Удивительно, что Глеб Тураев пришёл к этому через книжное чтение Нового завета и в минуту, когда встретился в лесу с Мариной, думал обо мне как о возможном брате Сына Человеческого. Марине же в облике заурядного человека представился Он времён её самых тоскливых тягот. Он, единственно утешительный —

любимей отца с матерью, которые вымерли от возраста и болезней — по слабости человеческой, — а Ему не грозила эта усыпляющая и всепоглощающая слабость. Из всех увиденных ею человеческих лиц, отражающих чувства, лишь эти два лица, деда и внука Тураевых, омытые влагой лесной утренней тишины, светились незаурядной силой и вдохновением, остальные лица людские были скучны ей пересказом общих чувств, мелких по глубине. И для неё Господь представлялся прежде всего человеком с необыкновенным выражением лица, она никогда за свою жизнь не читала Евангелия, но, не вгрызаясь в словесную ткань учения, именно такие из деревьев моего Леса, как Марина, держали его чистый плод в в своих простёртых руках. Марина брела вслед за несущей ворох сухой ботвы на спине незнакомой бабой из придорожной деревни — их вдоль большака было десятки, одна возле другой, смыкаясь почти впритык, — баба добралась к своему двору, свалила ношу в большую кучу уже набранной картофельной ботвы, вытянула из вороха верёвку и, сматывая её на ходу, живо направилась встречь Марине.

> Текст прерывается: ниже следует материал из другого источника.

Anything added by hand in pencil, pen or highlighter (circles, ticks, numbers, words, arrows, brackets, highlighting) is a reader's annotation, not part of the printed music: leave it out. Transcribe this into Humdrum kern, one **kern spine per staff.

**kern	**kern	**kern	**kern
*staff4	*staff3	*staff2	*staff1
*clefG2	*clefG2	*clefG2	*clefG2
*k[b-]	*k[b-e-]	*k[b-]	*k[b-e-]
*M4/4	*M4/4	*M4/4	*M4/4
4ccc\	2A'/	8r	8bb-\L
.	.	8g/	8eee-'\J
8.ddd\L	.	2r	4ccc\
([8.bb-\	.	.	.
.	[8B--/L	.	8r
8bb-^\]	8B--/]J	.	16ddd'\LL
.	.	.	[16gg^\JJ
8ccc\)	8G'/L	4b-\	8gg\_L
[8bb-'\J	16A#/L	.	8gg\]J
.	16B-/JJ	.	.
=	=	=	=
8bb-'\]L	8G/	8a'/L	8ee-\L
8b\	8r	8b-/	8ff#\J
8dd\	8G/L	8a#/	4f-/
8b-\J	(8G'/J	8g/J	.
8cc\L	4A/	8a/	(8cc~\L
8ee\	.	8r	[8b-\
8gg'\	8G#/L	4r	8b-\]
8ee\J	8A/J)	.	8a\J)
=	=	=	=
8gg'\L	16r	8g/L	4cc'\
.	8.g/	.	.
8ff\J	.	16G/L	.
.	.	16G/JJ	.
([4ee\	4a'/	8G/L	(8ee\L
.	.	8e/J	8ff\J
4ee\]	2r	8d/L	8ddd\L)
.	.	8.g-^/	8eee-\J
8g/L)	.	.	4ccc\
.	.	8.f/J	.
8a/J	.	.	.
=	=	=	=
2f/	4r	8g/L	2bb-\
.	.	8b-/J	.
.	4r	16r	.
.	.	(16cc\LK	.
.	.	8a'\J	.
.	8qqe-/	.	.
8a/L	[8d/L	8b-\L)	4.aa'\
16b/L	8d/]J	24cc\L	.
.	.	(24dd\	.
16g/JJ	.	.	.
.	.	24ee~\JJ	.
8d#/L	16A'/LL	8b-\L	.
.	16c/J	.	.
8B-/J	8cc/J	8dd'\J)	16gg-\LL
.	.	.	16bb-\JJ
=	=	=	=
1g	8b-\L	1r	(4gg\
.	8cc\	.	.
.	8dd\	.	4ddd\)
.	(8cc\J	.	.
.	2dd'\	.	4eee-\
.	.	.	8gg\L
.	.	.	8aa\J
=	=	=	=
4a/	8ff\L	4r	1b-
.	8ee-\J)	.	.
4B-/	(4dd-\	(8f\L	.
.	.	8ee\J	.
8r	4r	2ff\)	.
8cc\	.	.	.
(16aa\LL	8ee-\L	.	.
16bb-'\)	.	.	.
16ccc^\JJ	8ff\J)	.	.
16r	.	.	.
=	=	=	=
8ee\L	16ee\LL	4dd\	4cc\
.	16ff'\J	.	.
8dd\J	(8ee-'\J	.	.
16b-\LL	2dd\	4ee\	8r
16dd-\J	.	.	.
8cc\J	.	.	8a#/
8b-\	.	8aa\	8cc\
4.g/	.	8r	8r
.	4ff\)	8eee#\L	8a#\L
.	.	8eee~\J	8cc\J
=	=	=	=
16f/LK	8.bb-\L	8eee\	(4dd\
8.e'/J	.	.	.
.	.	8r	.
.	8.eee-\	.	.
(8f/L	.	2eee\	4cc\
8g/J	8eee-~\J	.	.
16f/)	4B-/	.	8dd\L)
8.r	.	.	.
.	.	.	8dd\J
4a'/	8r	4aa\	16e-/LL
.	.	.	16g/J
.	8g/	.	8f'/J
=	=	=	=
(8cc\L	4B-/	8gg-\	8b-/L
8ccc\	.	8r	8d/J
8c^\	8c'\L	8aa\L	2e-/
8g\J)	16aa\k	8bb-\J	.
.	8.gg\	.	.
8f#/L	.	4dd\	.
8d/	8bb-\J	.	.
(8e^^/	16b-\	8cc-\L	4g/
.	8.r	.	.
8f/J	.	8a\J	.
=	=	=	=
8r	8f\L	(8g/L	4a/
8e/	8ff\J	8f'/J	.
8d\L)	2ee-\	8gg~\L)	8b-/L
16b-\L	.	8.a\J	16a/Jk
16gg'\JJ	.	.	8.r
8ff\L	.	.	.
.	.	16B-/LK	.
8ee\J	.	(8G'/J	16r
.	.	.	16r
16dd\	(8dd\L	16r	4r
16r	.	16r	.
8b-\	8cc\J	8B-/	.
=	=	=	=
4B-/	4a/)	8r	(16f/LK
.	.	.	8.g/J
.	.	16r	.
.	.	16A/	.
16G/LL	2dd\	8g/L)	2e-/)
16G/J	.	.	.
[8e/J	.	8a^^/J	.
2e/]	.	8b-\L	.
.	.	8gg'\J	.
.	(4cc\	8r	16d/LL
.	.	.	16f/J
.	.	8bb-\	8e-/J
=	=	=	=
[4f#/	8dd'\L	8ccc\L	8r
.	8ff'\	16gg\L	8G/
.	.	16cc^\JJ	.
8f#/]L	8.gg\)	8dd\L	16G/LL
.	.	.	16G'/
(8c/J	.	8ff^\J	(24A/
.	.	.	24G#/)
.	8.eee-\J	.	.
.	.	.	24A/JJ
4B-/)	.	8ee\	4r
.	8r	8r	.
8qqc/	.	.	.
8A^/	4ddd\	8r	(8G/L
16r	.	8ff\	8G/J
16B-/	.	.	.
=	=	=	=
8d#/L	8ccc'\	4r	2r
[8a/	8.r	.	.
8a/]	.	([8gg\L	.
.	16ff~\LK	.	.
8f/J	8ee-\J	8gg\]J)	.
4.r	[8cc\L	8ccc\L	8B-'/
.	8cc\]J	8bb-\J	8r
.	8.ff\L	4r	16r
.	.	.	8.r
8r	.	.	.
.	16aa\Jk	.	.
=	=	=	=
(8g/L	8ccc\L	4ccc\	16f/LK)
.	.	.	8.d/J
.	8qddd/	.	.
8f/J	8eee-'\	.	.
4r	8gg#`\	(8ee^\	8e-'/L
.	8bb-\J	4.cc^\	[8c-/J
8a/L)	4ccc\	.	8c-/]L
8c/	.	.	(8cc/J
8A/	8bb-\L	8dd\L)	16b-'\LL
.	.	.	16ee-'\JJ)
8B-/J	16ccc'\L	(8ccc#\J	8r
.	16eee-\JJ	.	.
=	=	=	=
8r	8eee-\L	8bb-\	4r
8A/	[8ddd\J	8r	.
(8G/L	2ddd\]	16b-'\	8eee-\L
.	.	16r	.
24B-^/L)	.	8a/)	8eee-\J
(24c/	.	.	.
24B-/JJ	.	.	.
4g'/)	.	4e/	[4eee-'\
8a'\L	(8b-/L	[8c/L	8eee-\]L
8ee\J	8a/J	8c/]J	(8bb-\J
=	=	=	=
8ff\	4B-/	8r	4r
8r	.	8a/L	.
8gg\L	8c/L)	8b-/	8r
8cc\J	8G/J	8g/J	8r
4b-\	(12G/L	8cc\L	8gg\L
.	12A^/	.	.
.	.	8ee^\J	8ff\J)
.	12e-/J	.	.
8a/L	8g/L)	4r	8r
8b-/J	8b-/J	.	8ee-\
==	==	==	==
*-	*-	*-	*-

Подбежав впопыхах, незнакомая баба без обиняков указала на больную руку Марины пальцем и молвила: «Хошь, научу, как руку вылечить?» — «И-и, каких только дохторов не было, ня вылечили», — привычно заныла Марина. «А ты докторов побоку, ты меня послушай, — морща в улыбке сухие щёки, улыбалась баба. — Я давно про тебя прослышана, про твою бяду, даже на Илью хотела сходить к тебе в Немятово, да вот поросёнок заболел, пришлось забить его на мясной налог — сорок пять кил мяса нынче сдать нужно было». — «А по мою душу тридцать кил. И фунт шерсти. И полсотни яиц. Ишшо картошечки сто девяносто восемь кил. Где ж я всё это возьму, Господи, с больной-то рукою? Поросёнка давно не держу, овец свела, одни куры, восемь штук осталося…» — «Видать, милая, тебя Господь сам ко мне прислал, а то ведь хотела к тебе идтить на Илью… Бабка наша, мачка старая, так-то вот лечила. Ну, так слушай. Соберёшь на дороге сухого конского навозу. Нарубишь, напаришь-ти его в чугунке. Как вынешь из печки — тут и накладай горячий навоз на гноище и закутай платком…» И, слушая скоропалительный говор незнакомой бабы, Марина вдруг радостно, ясно почувствовала, что вот оно и пришло, избавление, как Он и объявил только что во сне, когда она спала птичьим сном, сидя на жаркой меже.

Николай Тураев к Богу шёл, как бы философически усмехаясь про себя, но был один случай, когда совершенно утратил эту усмешку. Было ему сорок два года, он уже облысел, троих детей народила ему Анисья, и настала полная для него ясность, что ничего не вышло из его жизни — ничего даже приблизительного к тому, что мечталось, предощущалось в годы молодости. Человек, оказывается, ничего не мог сам — словно муха в патоке, он увязал в обстоятельствах своего исторического времени, а в какое время ему родиться, на то воля Божия. И Николай Тураев начал сознательный бунт против Бога — то есть он обвинил Его в ложности тех идеалов, которые насылает в души несчастных доверчивых людей, и решил в своём индивидуальном случае отвергнуть эти идеалы. Он решил забыть всё, что было наработано умом за многие годы учёбы и самозабвенного чтения, забыть и никогда не вспоминать всех философов, китайский язык, картины любимого когда-то А. Иванова, музыку Баха. Он перестал пользоваться одеколоном, выбросил в болото английский стек и, ранее ежедневно требовавший от Анисьи чистых носовых платков, враз перестал ими пользоваться — к величайшему удовлетворению своей жены-кухарки. Он решил и от неё освободиться, оставить её жить и хозяйничать на своей усадьбе, а самому, вырубив можжевеловую палку, навсегда уйти из дома, бросить свою предыдущую, такую глупую, жизнь и, как это сделал китайский мудрец Лао-цзы, навсегда уйти в безвестность. Но в тот день, когда Николай Тураев решил тайком покинуть дом, вдруг заболели рожей Анисья и старший сын Никита, и хозяину пришлось, поставив в угол паломнический посох, запрягать гнедого и ехать в Гусь Железный за доктором.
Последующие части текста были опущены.